The professor, Guy Millière, author of 27 books on France, Europe, the United States and the Middle East, makes some shocking charges in a new commentary for the Gatestone Institute, where he serves as a senior fellow. All political parties, including the National Front, talk about the need to establish an Islam of France,' he writes. They never explain how, in the Internet age, the Islam of France could be different from Islam as it is everywhere else.
He attributes the capitulation of France to two major factors the failure of the nation to embrace its own nation culture in schools and universities and the collapse of the Christian faith.
The slaughter of French priest Father Jacques Hamel on July 26 in Saint-Étienne-du-Rouvray was significant, he says. The church where Father Jacques Hamel was saying mass was nearly empty. Five people were present; three nuns and two faithful. Most of the time, French churches are empty. Christianity in France is dying out. Jacques Hamel was almost 86 years old; despite his age, he did not want to retire. He knew it would be difficult to find someone to replace him. Priests of European descent are now rare in France, as in many European countries. The priest officially in charge of the parish of Saint-Étienne-du-Rouvray, Auguste Moanda-Phuati, is Congolese.
He adds: The French education system does not teach young people to love France and the West. It teaches them instead that colonialism plundered many poor countries, that colonized people had to fight to free themselves, and that the fight is not over. It teaches them to hate France.
So the future of France, he writes, is more terror.

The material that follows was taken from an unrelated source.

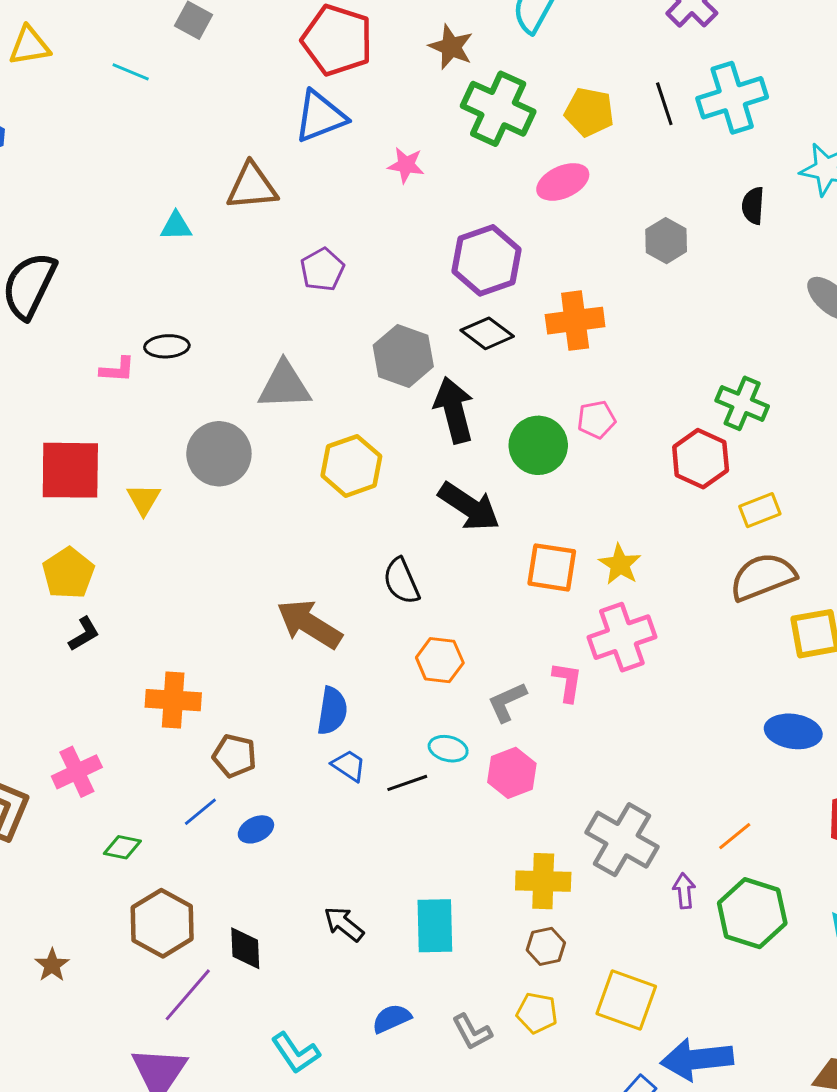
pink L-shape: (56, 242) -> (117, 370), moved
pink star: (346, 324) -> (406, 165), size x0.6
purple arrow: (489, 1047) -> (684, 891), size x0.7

The assassins of Father Jacques Hamel are what is coming, he says. One of them, Adel Kermiche, was born in France to immigrant parents from Algeria. His path looks like the path followed by many young French Muslims: school failure, delinquency, shift toward a growing hatred of France and the West, return to Islam, transition to radical Islam. The other, Abdel Malik Petitjean, was born in France, too. His mother is Muslim. His father comes from a Christian family. Abdel Malik Petitjean nevertheless followed the same path as Adel Kermiche. A growing number of young French-born Muslims radicalize. A growing number of young French people who have not been educated in Islam nevertheless turn to Islam, then to radical Islam.
According to Millière, while the education system in France describes Islam as a religion that brought justice, dignity and tolerance wherever it reigned. Seventh-grade students spend the first month of the school year learning what Islamic civilization brought to the world in science, architecture, philosophy and wealth. A few weeks later, they have to memorize texts explaining that the Church committed countless atrocious crimes. Economics textbooks are steeped in Marxism and explain that capitalism exploits human beings and ravages nature. The Holocaust is still in the curriculum, but is taught less and less; teachers who dare to speak of it face aggressive remarks from Muslim students. He describes the pattern of national appeasement as willful blindness, severely pathological denial, and a resigned, suicidal acceptance of what is coming.